◆ **Source**:

◇ ◇ ◇

Friday, 19 July 2013

Why we aren’t surprised by this headline: “Police 'too busy' to walk the streets and prevent crime”

From today’s Daily Telegraph (here):
Chief Superintendent Irene Curtis, the president of the Police Superintendents’ Association of England and Wales, warned on Thursday that budget cuts could sound the death knell for the much-loved traditional community police officer.
She said: “I have a genuine fear, and it is supported by this report, that as we move towards the end of the current spending review period and look forward to the next one, neighbourhood policing will become the victim of significant cuts and in some areas will be lost altogether.
 “Whilst I’m sure that no chief constable will want this to happen, I believe it is inevitable with the financial challenges they face. We cannot let the service evolve to one where all the public see are officers racing from one emergency call to the next. Policing in this country means much more than that and chief constables need to make some difficult decisions to prevent this from happening.”

◇ ◇ ◇

In the policing article, shorten the paragraph beginning "Chief Superintendent Irene Curtis" while keeping its main facts. The listing that follows has no connection to the policing article.

◆ **Given data**:
◇ ◇ ◇

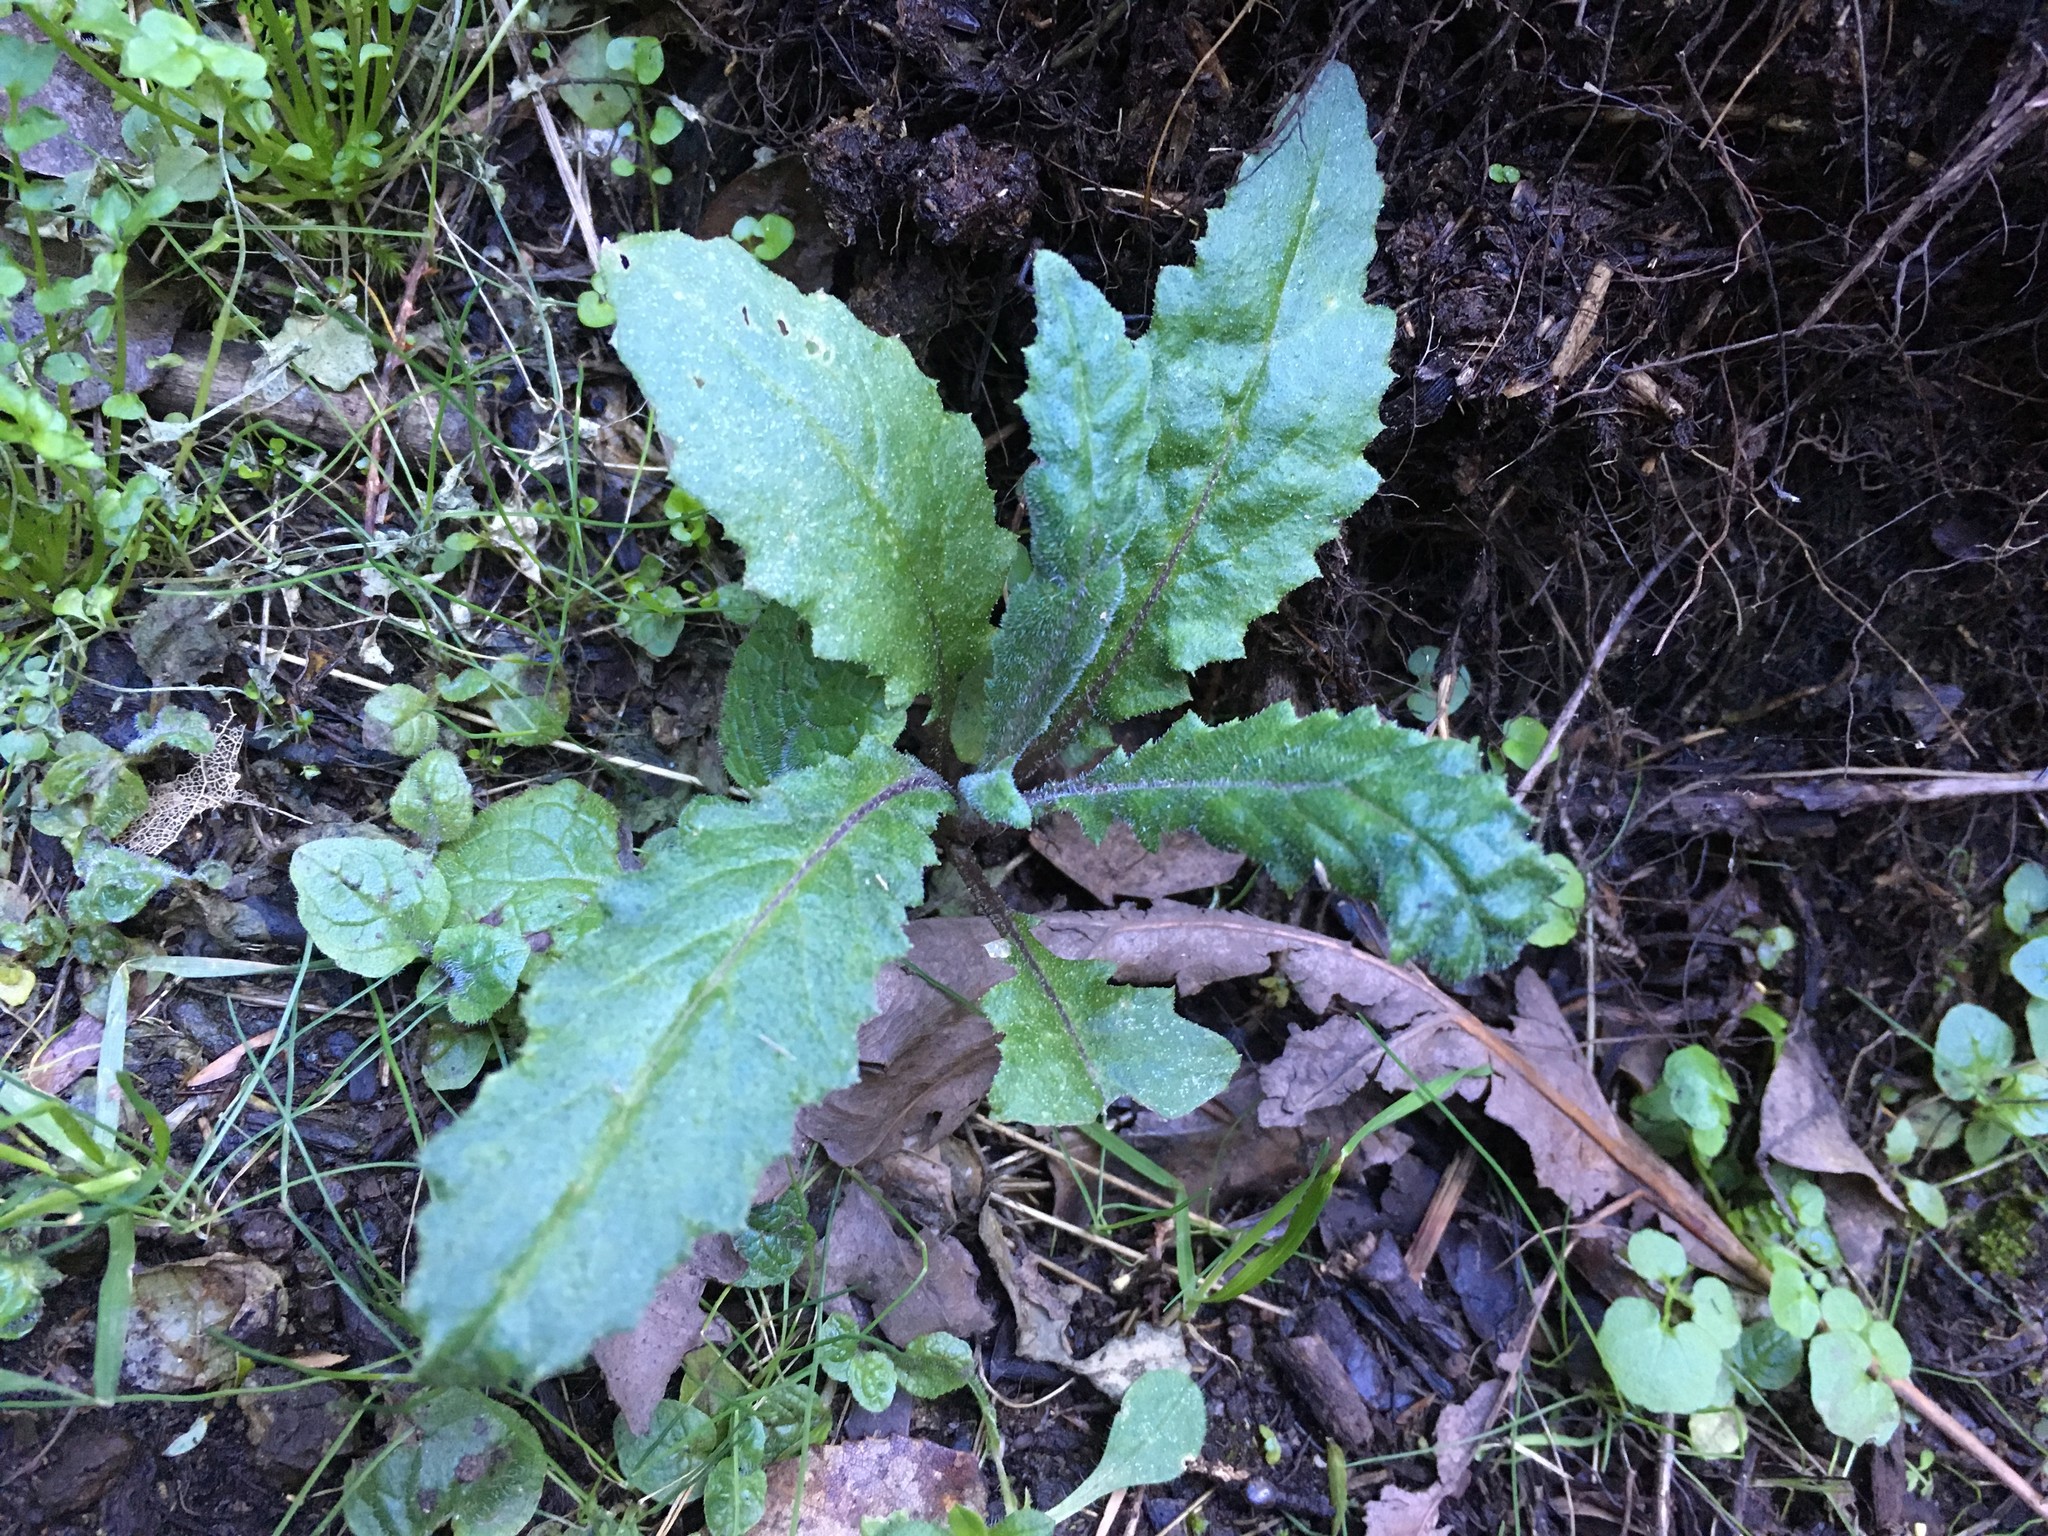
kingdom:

◇ ◇ ◇

◆ **Solved problem**: On Thursday, Chief Superintendent Irene Curtis, president of the Police Superintendents' Association of England and Wales, warned that budget cuts could end the traditional community police officer.